▸ The task
Recast the data below as a numbered list, one item per line, and leave out any blank lines.

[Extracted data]
☆ ☆ ☆

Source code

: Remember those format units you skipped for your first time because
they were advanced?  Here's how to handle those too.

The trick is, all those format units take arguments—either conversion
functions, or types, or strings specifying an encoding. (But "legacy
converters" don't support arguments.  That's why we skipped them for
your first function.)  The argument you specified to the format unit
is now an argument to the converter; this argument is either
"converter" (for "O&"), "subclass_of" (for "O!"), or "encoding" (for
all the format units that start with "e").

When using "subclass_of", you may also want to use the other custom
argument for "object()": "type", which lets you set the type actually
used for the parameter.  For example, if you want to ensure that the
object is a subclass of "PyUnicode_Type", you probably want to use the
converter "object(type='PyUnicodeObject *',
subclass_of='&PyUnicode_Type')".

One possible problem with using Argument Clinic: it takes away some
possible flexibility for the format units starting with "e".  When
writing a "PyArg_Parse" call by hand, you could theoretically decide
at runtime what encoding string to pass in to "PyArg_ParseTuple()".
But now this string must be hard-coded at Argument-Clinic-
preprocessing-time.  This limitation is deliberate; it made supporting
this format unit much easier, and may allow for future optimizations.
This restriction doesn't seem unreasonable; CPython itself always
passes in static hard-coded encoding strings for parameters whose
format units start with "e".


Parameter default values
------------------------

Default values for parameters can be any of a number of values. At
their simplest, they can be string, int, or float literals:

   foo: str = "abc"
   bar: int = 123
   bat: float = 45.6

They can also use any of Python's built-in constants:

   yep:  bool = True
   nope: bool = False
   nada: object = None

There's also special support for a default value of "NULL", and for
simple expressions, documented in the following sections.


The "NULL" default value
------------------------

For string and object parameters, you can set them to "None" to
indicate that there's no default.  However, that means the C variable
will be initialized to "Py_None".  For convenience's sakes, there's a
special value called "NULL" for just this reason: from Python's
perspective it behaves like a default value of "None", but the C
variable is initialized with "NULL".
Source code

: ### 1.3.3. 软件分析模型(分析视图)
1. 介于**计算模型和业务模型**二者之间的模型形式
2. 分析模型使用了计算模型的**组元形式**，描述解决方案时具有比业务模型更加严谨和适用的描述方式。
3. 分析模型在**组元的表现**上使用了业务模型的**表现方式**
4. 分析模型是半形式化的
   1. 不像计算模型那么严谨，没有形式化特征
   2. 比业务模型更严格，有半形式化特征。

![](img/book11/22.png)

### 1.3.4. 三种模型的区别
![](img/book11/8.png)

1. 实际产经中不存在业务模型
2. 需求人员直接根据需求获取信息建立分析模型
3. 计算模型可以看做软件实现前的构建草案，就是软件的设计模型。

☆ ☆ ☆

▸ Output for this task
1. Source code
2. : Remember those format units you skipped for your first time because
3. they were advanced?  Here's how to handle those too.
4. The trick is, all those format units take arguments—either conversion
5. functions, or types, or strings specifying an encoding. (But "legacy
6. converters" don't support arguments.  That's why we skipped them for
7. your first function.)  The argument you specified to the format unit
8. is now an argument to the converter; this argument is either
9. "converter" (for "O&"), "subclass_of" (for "O!"), or "encoding" (for
10. all the format units that start with "e").
11. When using "subclass_of", you may also want to use the other custom
12. argument for "object()": "type", which lets you set the type actually
13. used for the parameter.  For example, if you want to ensure that the
14. object is a subclass of "PyUnicode_Type", you probably want to use the
15. converter "object(type='PyUnicodeObject *',
16. subclass_of='&PyUnicode_Type')".
17. One possible problem with using Argument Clinic: it takes away some
18. possible flexibility for the format units starting with "e".  When
19. writing a "PyArg_Parse" call by hand, you could theoretically decide
20. at runtime what encoding string to pass in to "PyArg_ParseTuple()".
21. But now this string must be hard-coded at Argument-Clinic-
22. preprocessing-time.  This limitation is deliberate; it made supporting
23. this format unit much easier, and may allow for future optimizations.
24. This restriction doesn't seem unreasonable; CPython itself always
25. passes in static hard-coded encoding strings for parameters whose
26. format units start with "e".
27. Parameter default values
28. ------------------------
29. Default values for parameters can be any of a number of values. At
30. their simplest, they can be string, int, or float literals:
31.    foo: str = "abc"
32.    bar: int = 123
33.    bat: float = 45.6
34. They can also use any of Python's built-in constants:
35.    yep:  bool = True
36.    nope: bool = False
37.    nada: object = None
38. There's also special support for a default value of "NULL", and for
39. simple expressions, documented in the following sections.
40. The "NULL" default value
41. ------------------------
42. For string and object parameters, you can set them to "None" to
43. indicate that there's no default.  However, that means the C variable
44. will be initialized to "Py_None".  For convenience's sakes, there's a
45. special value called "NULL" for just this reason: from Python's
46. perspective it behaves like a default value of "None", but the C
47. variable is initialized with "NULL".
48. Source code
49. : ### 1.3.3. 软件分析模型(分析视图)
50. 1. 介于**计算模型和业务模型**二者之间的模型形式
51. 2. 分析模型使用了计算模型的**组元形式**，描述解决方案时具有比业务模型更加严谨和适用的描述方式。
52. 3. 分析模型在**组元的表现**上使用了业务模型的**表现方式**
53. 4. 分析模型是半形式化的
54.    1. 不像计算模型那么严谨，没有形式化特征
55.    2. 比业务模型更严格，有半形式化特征。
56. ![](img/book11/22.png)
57. ### 1.3.4. 三种模型的区别
58. ![](img/book11/8.png)
59. 1. 实际产经中不存在业务模型
60. 2. 需求人员直接根据需求获取信息建立分析模型
61. 3. 计算模型可以看做软件实现前的构建草案，就是软件的设计模型。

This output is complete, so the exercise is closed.